Thanks for making your way to my blog! I’m super excited about this endeavor, and I hope to help many with my perspective and witty writing style. (Who said writing about ethics couldn’t be fun? I shall overpower them with my nerdiness!)

Let’s go over a couple of housekeeping items before we get started, shall we?

  1. If I have a question, how do I contact you? Please send your inquiry to ryan.aquilina.lcmhc@protonmail.com . All inquirers will have their names or any identifying details changed in order to protect anonymity.
  2. Who the heck are you and why do you think you’re an ethical authority? I’m definitely not an ethical authority, reader! I just have lots of different experiences from my time as a counselor and supervisor that give me a unique perspective. I also feel that I am nerdy enough about ethics to be able to share them. There are many perspectives out there, all valid, and I’m just adding my voice. I consult with people all the time, and ethics in counseling is something I’m SUPER passionate about. That being said…
  3. Please, please, please do not let this blog be your only ethical consultation if you find yourself in need of it. The viewpoint that I express is mine and mine alone. (I may have other people guest-post for me every once in a while, but that’s Later Ryan’s decision. Starting a private practice is HARD, y’all.) Any good consulting about ethical issues deserves WAY more than one viewpoint. There are tons of great resources, like your licensure board, colleagues, liability insurance, overall governing bodies (like the American Counseling Association or American Mental Health Counseling Association, both of which have ethics hotlines), and so many more – use them!

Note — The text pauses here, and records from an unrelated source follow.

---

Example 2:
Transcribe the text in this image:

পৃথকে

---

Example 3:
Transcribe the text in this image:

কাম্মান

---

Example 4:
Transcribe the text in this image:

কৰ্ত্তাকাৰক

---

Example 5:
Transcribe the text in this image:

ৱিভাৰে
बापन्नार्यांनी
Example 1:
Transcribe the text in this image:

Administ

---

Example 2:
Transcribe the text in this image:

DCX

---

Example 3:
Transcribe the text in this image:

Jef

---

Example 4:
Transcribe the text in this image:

  4. I am not responsible for any negative implications that come from decisions you make after reading this blog. In other words, please don’t sue me.
  5. We are all counselors here. Please de-identify information to the best of your ability. Even if you do, I’ll still do it for you anyway, too. Please don’t use names or expressed genders whenever possible if you submit a question. I tend toward gender-neutral pronouns when I write, and I’m going to de-identify your information as well so that it can’t be traced back to you.

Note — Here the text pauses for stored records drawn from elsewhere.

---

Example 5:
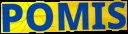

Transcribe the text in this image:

POMIS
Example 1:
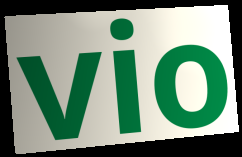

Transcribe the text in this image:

vio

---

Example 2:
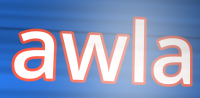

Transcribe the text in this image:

awla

  6. I am a mandated reporter in the states of New Hampshire, Massachusetts, New York, Pennsylvania, and Florida. Please know that if you give me information that is reportable, I will report it. I really like my freedom, I really like being a licensed clinician, I really like not paying thousands of dollars in fines, and I really, really hate subpoenas.
  7. If it doesn’t become glaringly obvious to you from the get-go, I’ll just come right out and say that I’m not by any stretch of the imagination a legal expert. Will we talk about legal issues? Of course. How can we not, when ethics and laws around counseling intersect so much? I will say things, but definitely consult your liability insurance provider, too. They’ll have way more answers and authority on what to do than I ever, ever will (or should, for that matter).
  8. There is no ethical territory too uncomfortable for me to address. We all get into spicy situations that we don’t know how to handle – from sexual attraction to clients or supervisees, to boundary issues that are difficult to navigate, to having to violate confidentiality for legal reasons. Bring it on! I want to hear all of it!